What happens when request are being filtered?

In general streams do not have a 1:1 mapping between Source elements and Sink Elements. There can be 1:0, as in your example, or there can be 1:many if a single request somehow spawned multiple responses.

QueueSize vs max-open-request?

This ratio would depend on the speed with which elements are being offered to the queue and the speed with which http requests are being processed into responses. There is no pre-defined ideal solution.

GENERAL REDESIGN

In most cases a Source.queue is used because some upstream function is creating input elements dynamically and then offering them to the queue, e.g.

val queue = ??? //as in the example in your question

queue.offer(httpRequest1)
queue.offer(httpRequest2)
queue.offer(httpRequest3)

This is poor design because whatever entity or function that is being used to create each input element could itself be part of the stream Source, e.g.

val allRequests = Iterable(httpRequest1, httpRequest2, httpRequest3)

//no queue necessary
val allResponses : Future[Seq[HttpResponse]] = 
  Source(allRequests)
    .via(poolClientFlow)
    .to(Sink.seq[HttpResponse])
    .run()

Now there is no need to worry about the queue, max queue size, etc. Everything is bundled into a nice compact stream.

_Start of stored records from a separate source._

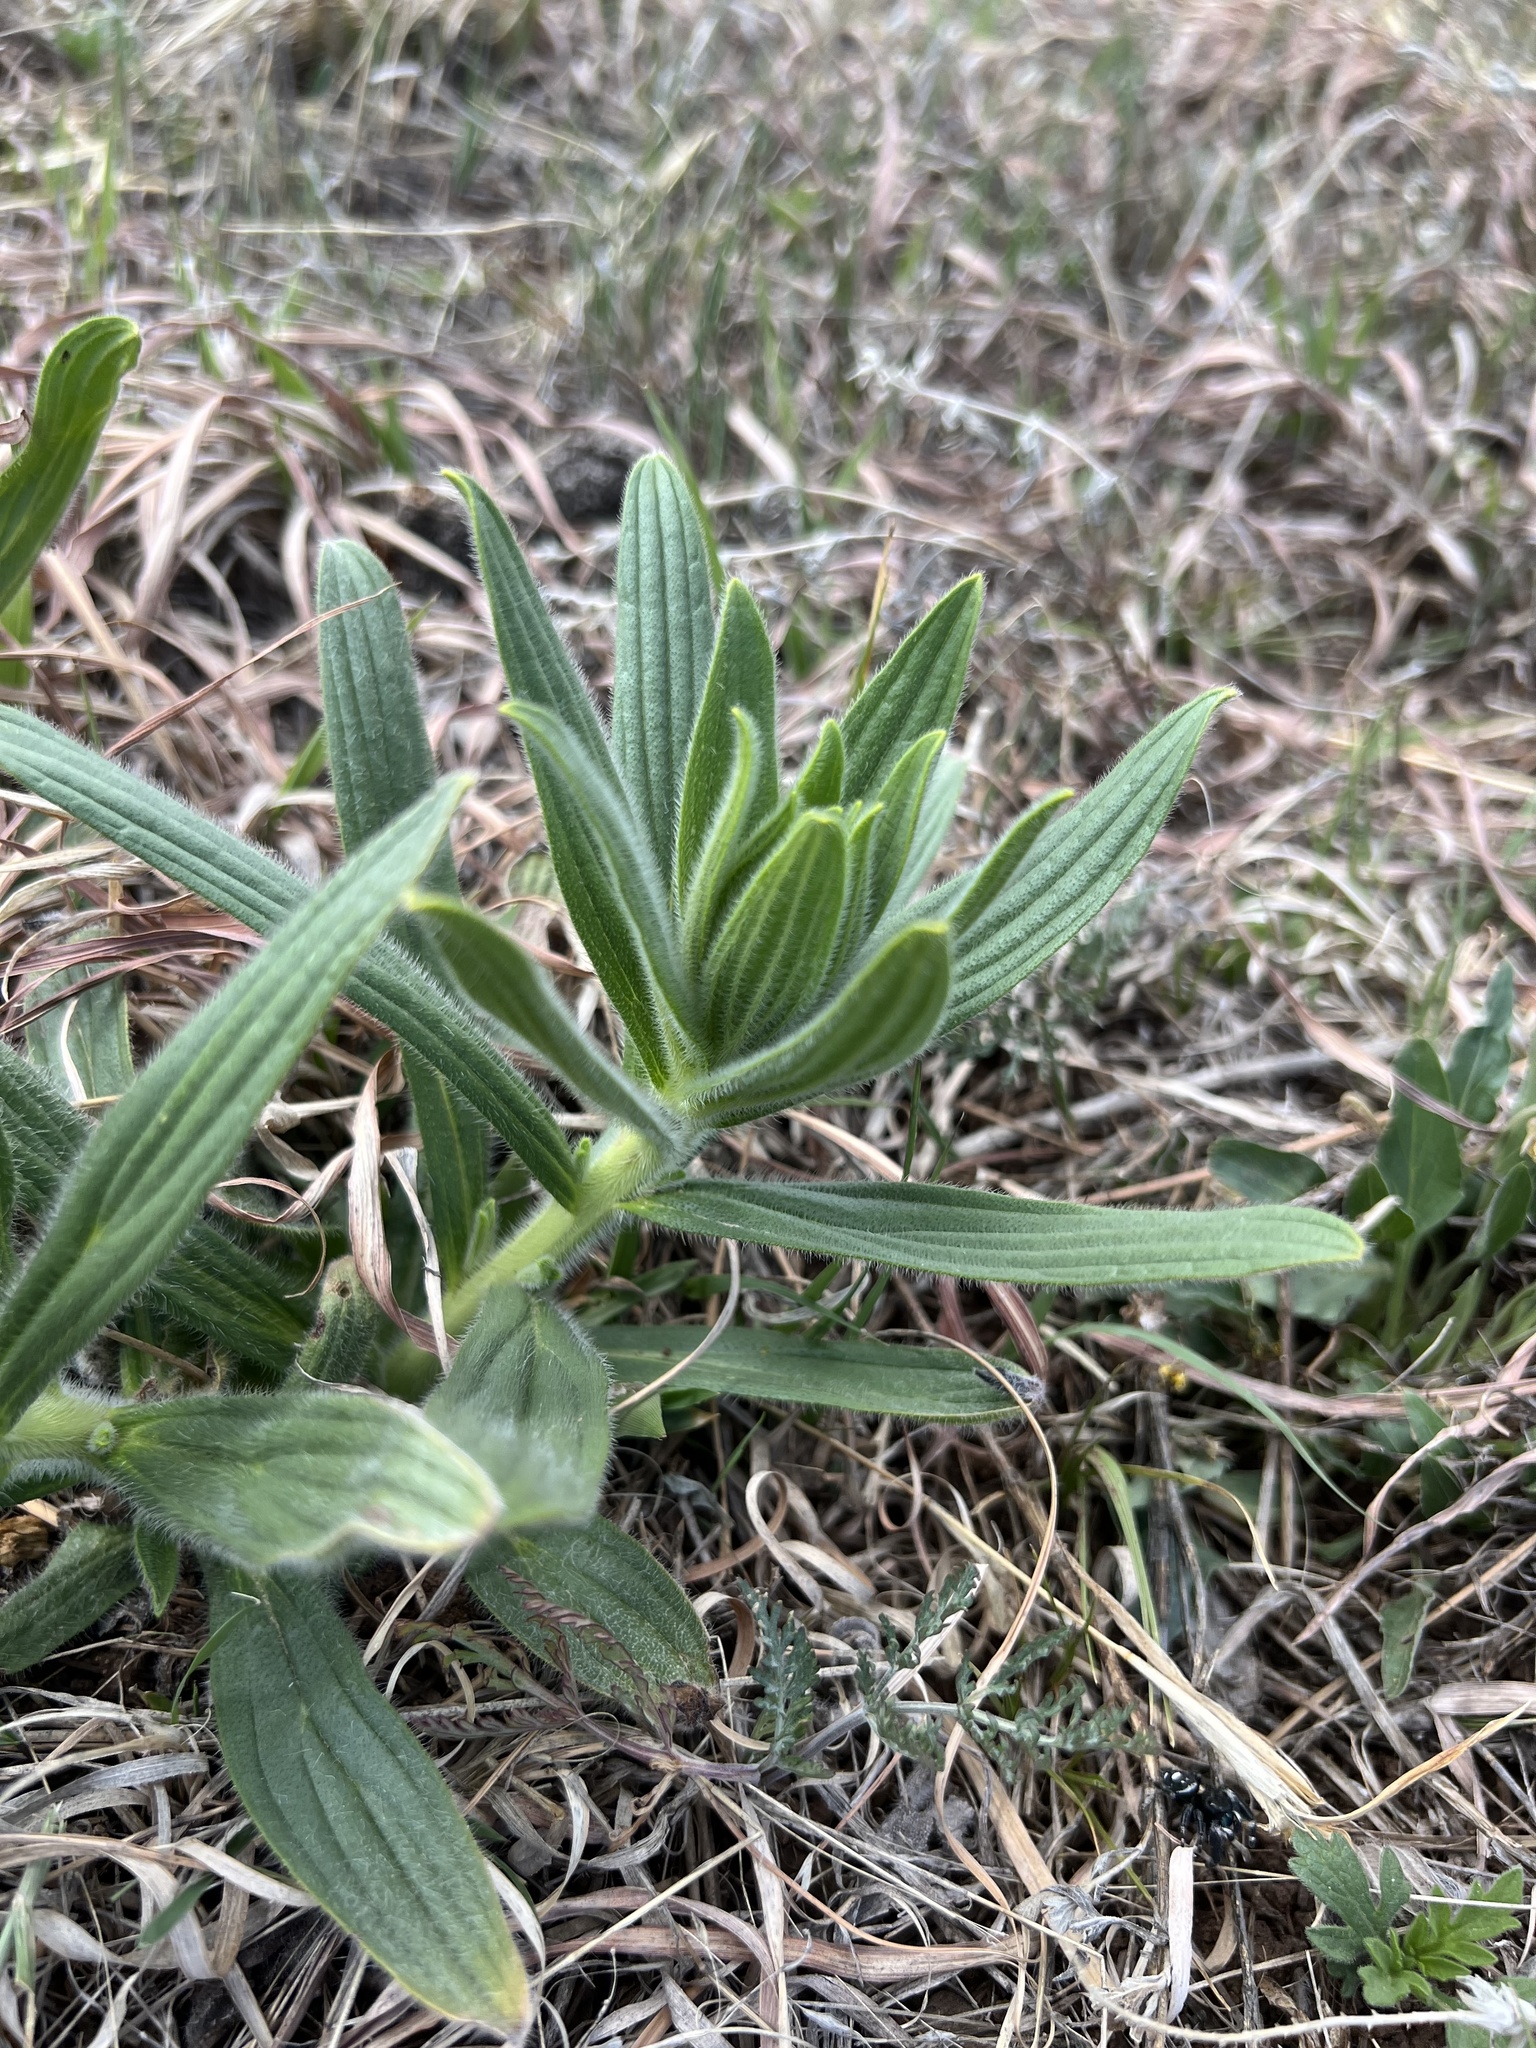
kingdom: Plantae
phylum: Tracheophyta
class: Magnoliopsida
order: Boraginales
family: Boraginaceae
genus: Lithospermum
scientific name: Lithospermum occidentale
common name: Western false gromwell
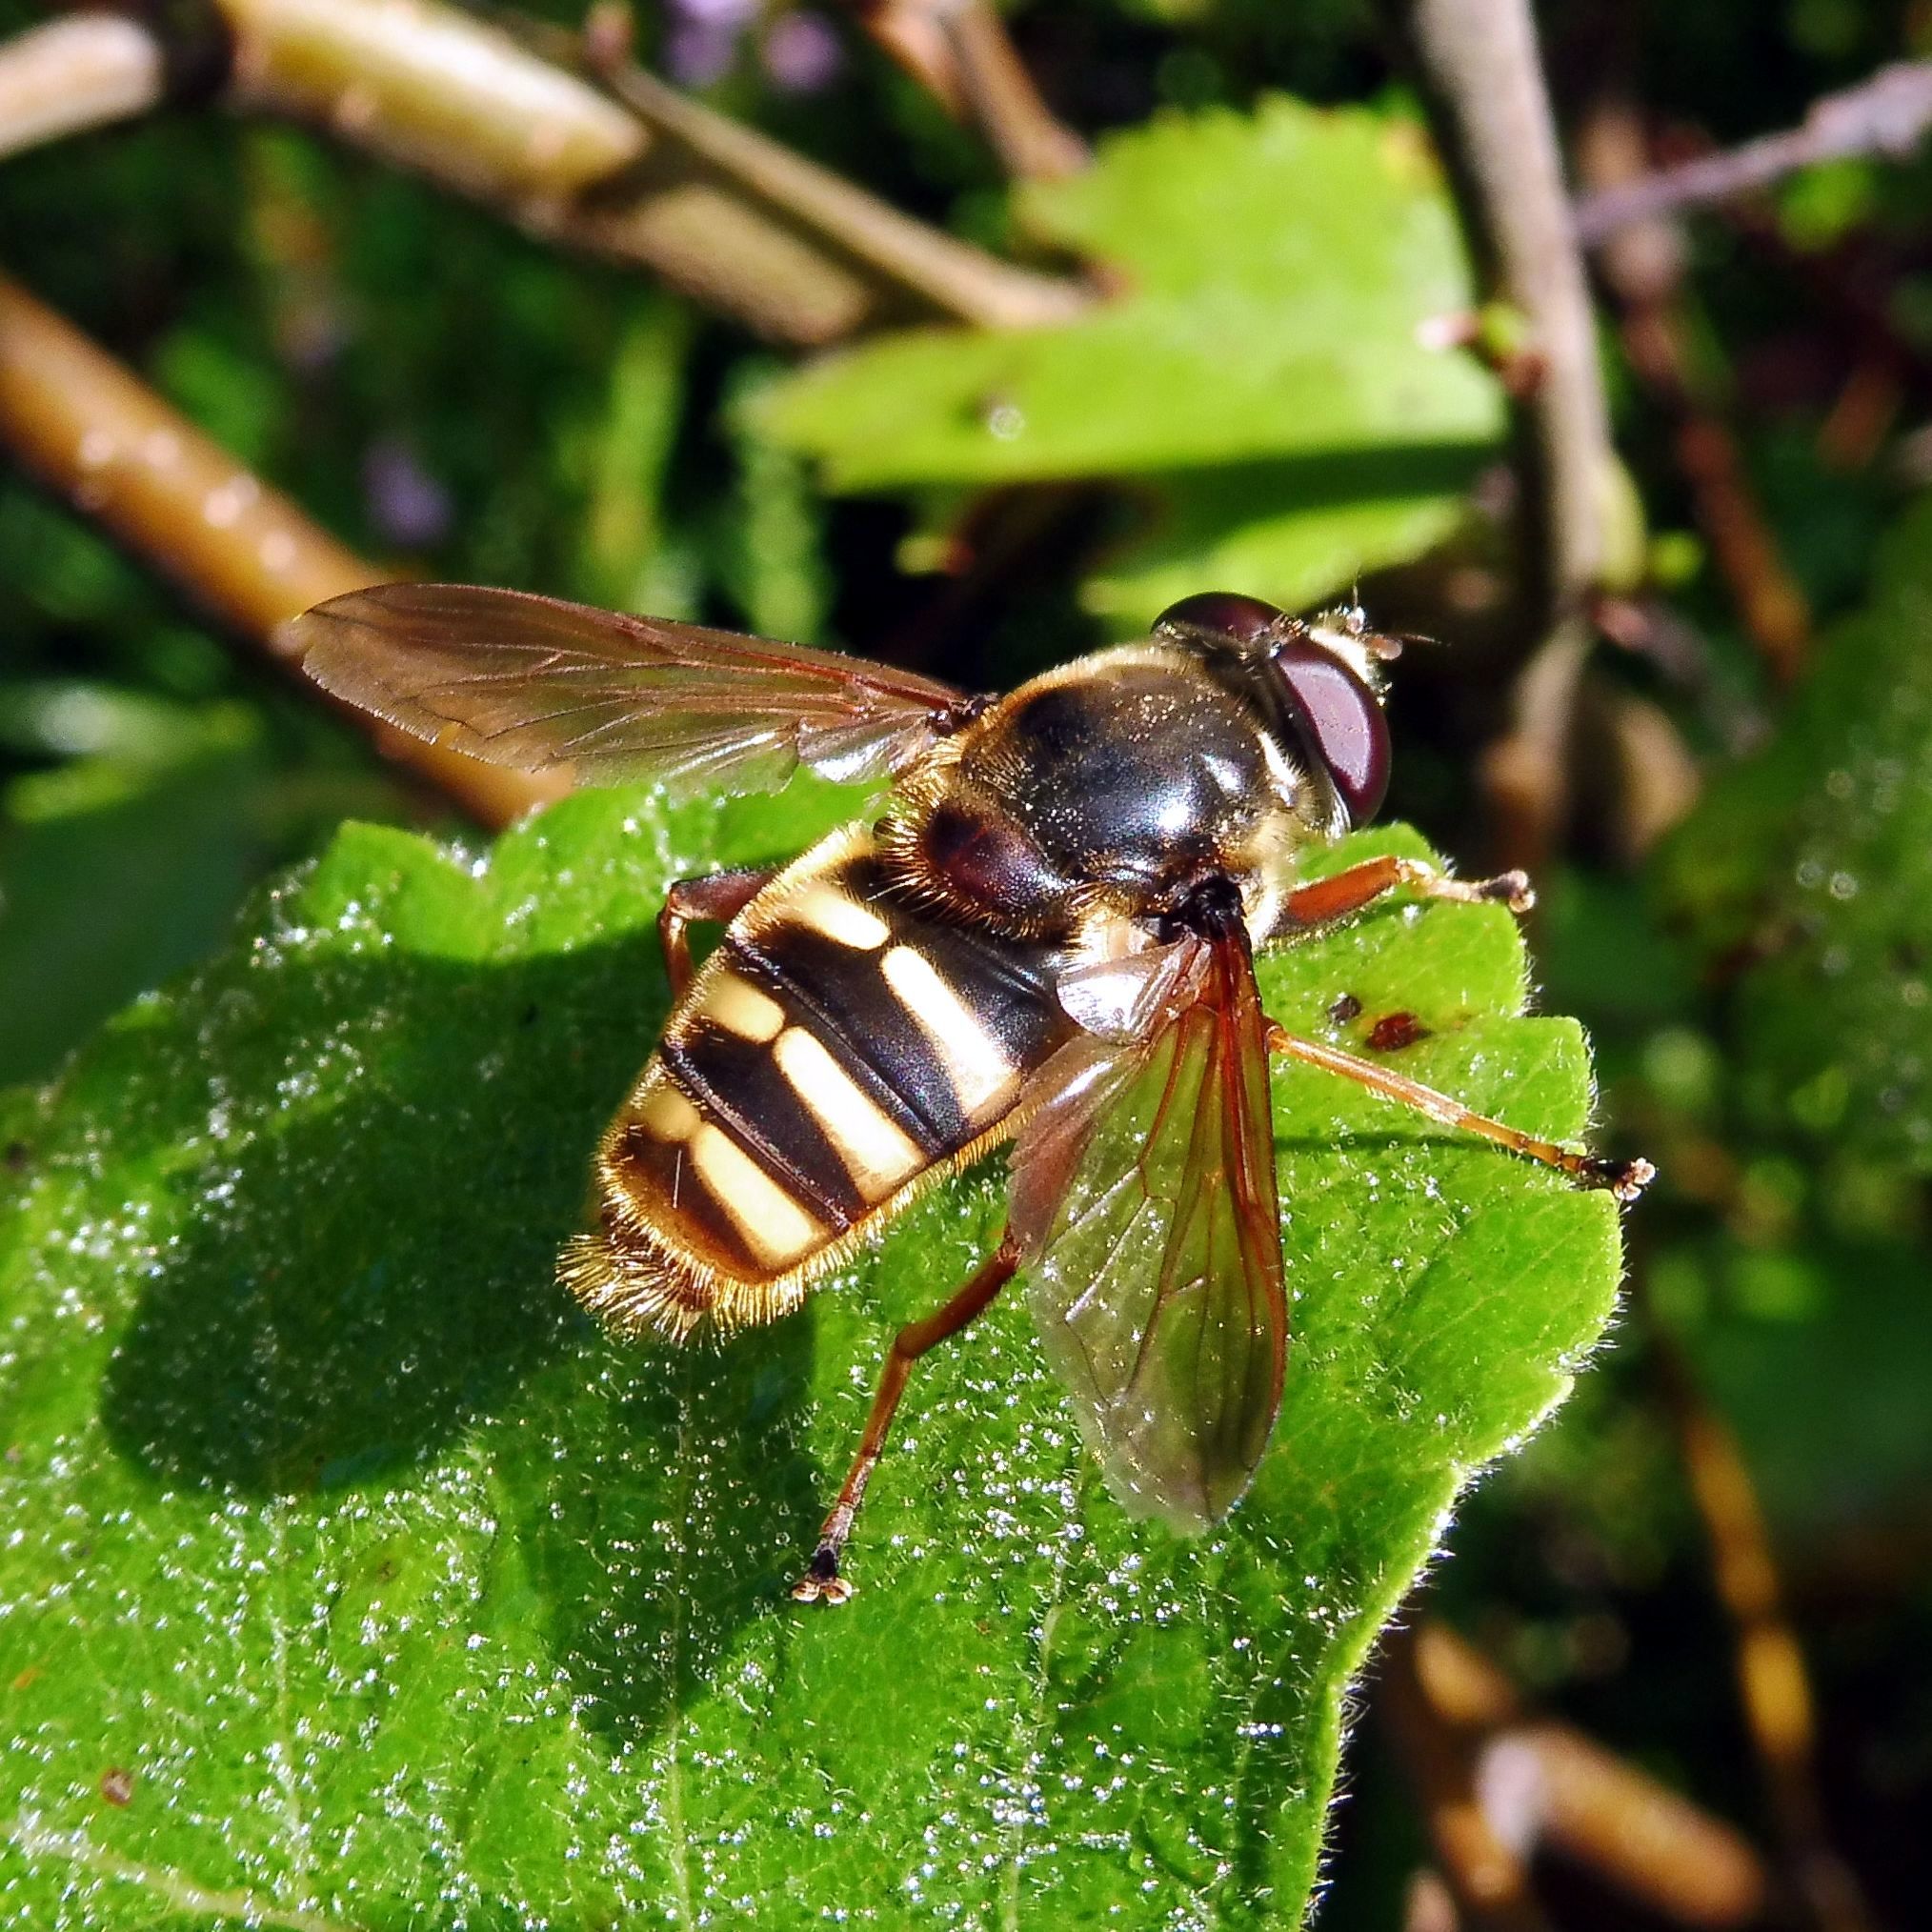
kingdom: Animalia
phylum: Arthropoda
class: Insecta
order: Diptera
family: Syrphidae
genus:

Even if the source of requests is dynamic, you can still usually use a Source. Say we are getting the request paths from the console stdin, this can still be a complete stream:

import scala.io.{Source => ioSource}

val consoleLines : () => Iterator[String] = 
  () => ioSource.stdin.getLines()

Source
  .fromIterator(consoleLines)
  .map(consoleLine => HttpRequest(GET, uri = Uri(consoleLine)))
  .via(poolClientFlow)
  .to(Sink.foreach[HttpResponse](println))
  .run()

Now, even if each line is typed into the console at random intervals the stream can still behave reactively without a Queue.

The only instance I've every seen a queue, or Source.ActorRef, as being absolutely necessary is when you have to create a callback function that gets passed into a third party API. This callback function will have to offer the incoming elements to the queue.